This example uses the default spaCy English model to perform named entity recognition.

In [3]:
import spacy
from spacy import displacy

spacy.prefer_gpu()
nlp = spacy.load("en_core_web_sm")

Now, spaCy is set up with a CPU-bound model that prioritizes efficiency over accuracy to help keep costs down. In theory, this could be deployed on host machines without any issues.



In [5]:

text = """Hello,

I want to make setup a yearly scholarship that provides a student with $40,000 if they are in Price Faculty of Engineering
as well as a $10,000 scholarship if they are in Computer Science. I would like to know if this is possible.

Thanks,

Bruce"""

# Process the text
doc = nlp(text)

displacy.render(doc, style="ent", jupyter=True)

# Extract entities
for ent in doc.ents:
    print(f"Entity: {ent.text}, Label: {ent.label_}")

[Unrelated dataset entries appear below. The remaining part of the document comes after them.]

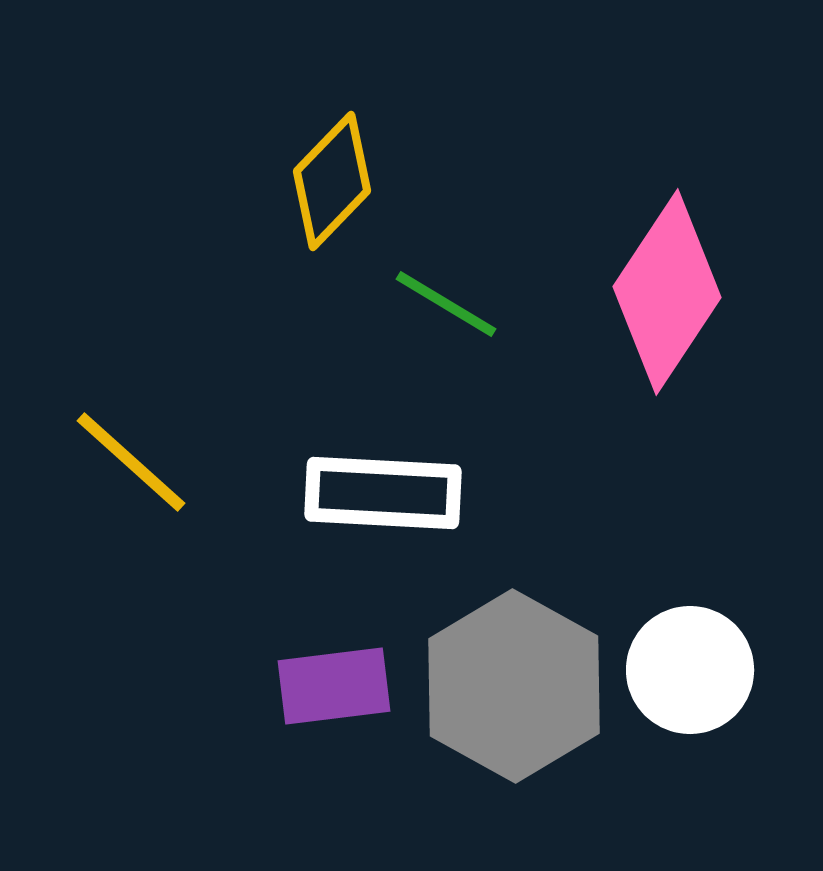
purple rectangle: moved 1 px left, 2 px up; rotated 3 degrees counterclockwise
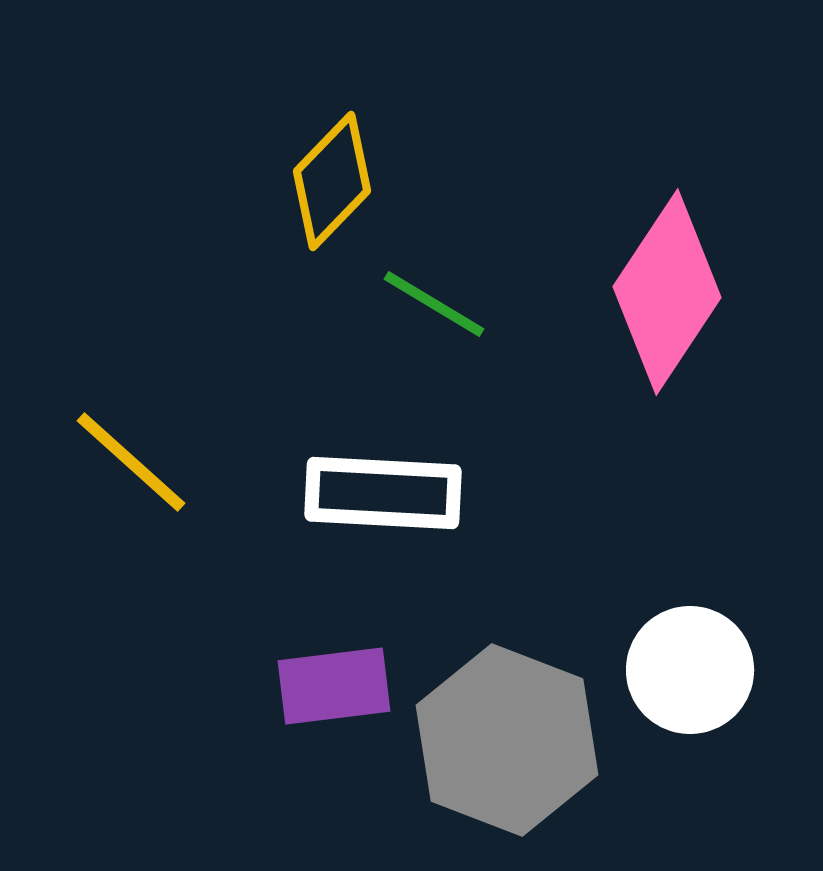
green line: moved 12 px left
gray hexagon: moved 7 px left, 54 px down; rotated 8 degrees counterclockwise
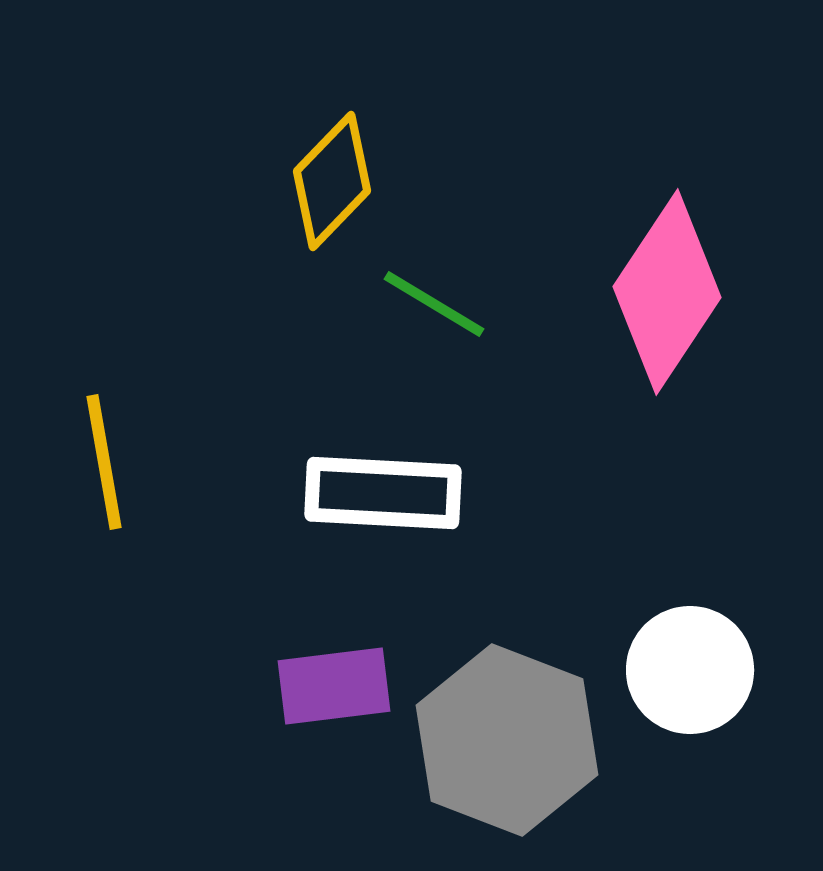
yellow line: moved 27 px left; rotated 38 degrees clockwise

Entity: 40,000, Label: MONEY
Entity: Price Faculty of Engineering, Label: ORG
Entity: 10,000, Label: MONEY
Entity: Bruce, Label: PERSON


Looking at the results out of the box, they are not ideal. The model can properly classify currency amounts, but it struggles to infer more context, such as allocations for scholarships or departments. Therefore, fine-tuning the models will be necessary to improve accuracy.